Regia di Spike Lee vedi scheda film
Cominciamo dalla fine, dalle immagini di repertorio che immortalano gli scontri tra i suprematisti bianchi - che al grido di "white lives matter" marciano a Charlottesville, in Virginia, nel 2017, per urlare la loro rabbia contro neri ed ebrei - e un corteo antirazzista. Un suprematista bianco si scagliò con la sua auto contro questo secondo corteo, uccidendo una ragazza e mandando in ospedale decine di persone. Trump, con la boria che gli è propria, fece un discorso dal quale non uscì una sola parola di condanna nei confronti dei suprematisti bianchi.
E adesso torniamo all'inizio, a quando il cinema dei padri ci propinava film ad altissimo tasso di razzismo come Nascita di una nazione e Via col vento. In mezzo, tra prologo ed epilogo, una delle opere più politiche di Spike Lee, tratta da una storia vera (diventata un best seller nella ricostruzione che ne fece il protagonista). Siamo a Colorado Springs negli anni Settanta, tra i neri vanno di moda delle grandi capigliature crespe e Ron Stallworth (Washington), un poliziotto di colore, viene prima infiltrato nei comizi delle Pantere Nere (davvero eccessiva la scena del discorso di Stokey Carmichael, così come prolisso è tutto il film), quindi - giocando sulla sua capacità di imitare la voce e il modo di parlare dei bianchi - decide di infiltrarsi nel Ku Klux Klan. Il problema è che ha bisogno di un bianco per i contatti dal vivo dopo aver avuto quelli telefonici. Fa al caso suo un collega ebreo (Driver), grazie al quale riesce ad arrivare al vertice dell'organizzazione.

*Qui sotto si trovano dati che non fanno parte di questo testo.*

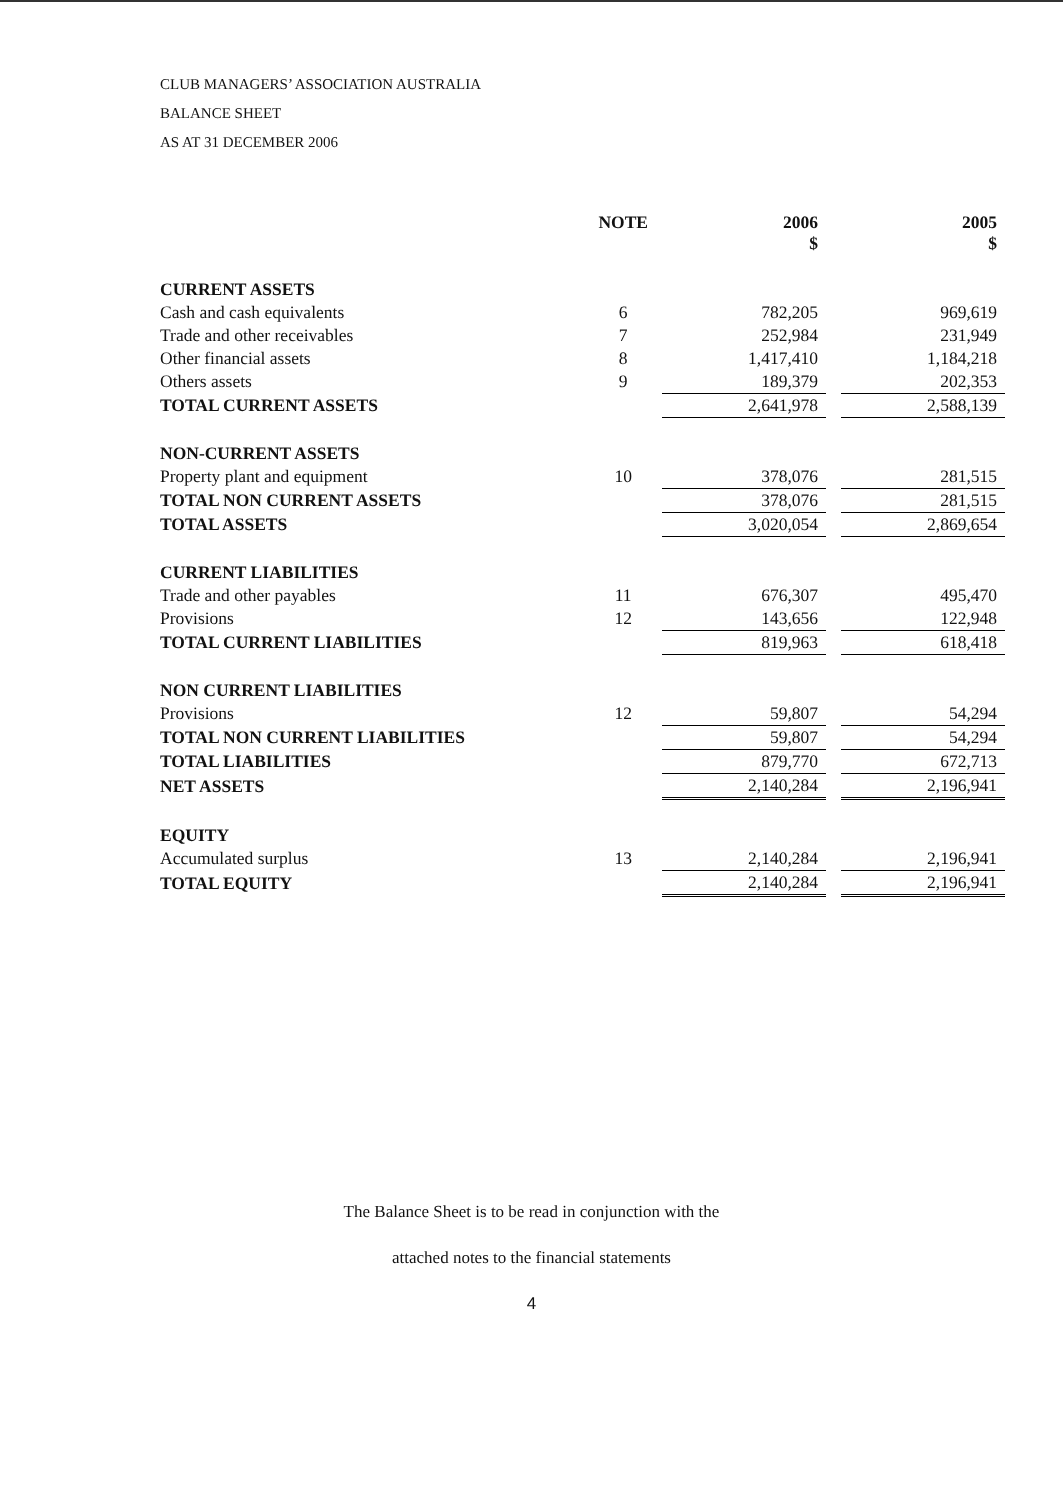CLUB MANAGERS’ ASSOCIATION AUSTRALIA
BALANCE SHEET
AS AT 31 DECEMBER 2006
| | NOTE | 2006 $ | | 2005 $ |
| --- | --- | --- | --- | --- |
| CURRENT ASSETS | | | | |
| Cash and cash equivalents | 6 | 782,205 | | 969,619 |
| Trade and other receivables | 7 | 252,984 | | 231,949 |
| Other financial assets | 8 | 1,417,410 | | 1,184,218 |
| Others assets | 9 | 189,379 | | 202,353 |
| TOTAL CURRENT ASSETS | | 2,641,978 | | 2,588,139 |
| NON-CURRENT ASSETS | | | | |
| Property plant and equipment | 10 | 378,076 | | 281,515 |
| TOTAL NON CURRENT ASSETS | | 378,076 | | 281,515 |
| TOTAL ASSETS | | 3,020,054 | | 2,869,654 |
| CURRENT LIABILITIES | | | | |
| Trade and other payables | 11 | 676,307 | | 495,470 |
| Provisions | 12 | 143,656 | | 122,948 |
| TOTAL CURRENT LIABILITIES | | 819,963 | | 618,418 |
| NON CURRENT LIABILITIES | | | | |
| Provisions | 12 | 59,807 | | 54,294 |
| TOTAL NON CURRENT LIABILITIES | | 59,807 | | 54,294 |
| TOTAL LIABILITIES | | 879,770 | | 672,713 |
| NET ASSETS | | 2,140,284 | | 2,196,941 |
| EQUITY | | | | |
| Accumulated surplus | 13 | 2,140,284 | | 2,196,941 |
| TOTAL EQUITY | | 2,140,284 | | 2,196,941 |
The Balance Sheet is to be read in conjunction with the
attached notes to the financial statements
4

"Potere ai neri" contro "potere ai bianchi", pugni chiusi contro braccia tese, soggezione contro idolatria delle armi: Lee gioca il film ricorrendo spesso al montaggio alternato per mettere in antitesi visiva l'America razzista e quella che ha subito la schiavitù, che tocca il suo apice narrativo nel racconto che ne fa Harry Belafonte in una sala gremita da attivisti delle Pantere Nere. Tutto giocato sul filo di un'ironia che colloca spesso il film sul versante della commedia, BlacKkKlansman (da notare il KKK nel titolo) si è aggiudicato un meritatissimo Grand prix al festival di Cannes, andando a rinfoltire la serie di film che, da Mississippi burning a Le stagioni del cuore, hanno raccontato la vicenda violentissima quanto involontariamente grottesca di questa ridicola organizzazione suprematista, che con Trump è tornata ad avere vita facile, segnando un passaggio drastico e repentino dalla presidenza di un nero a quella di un pagliaccio razzista.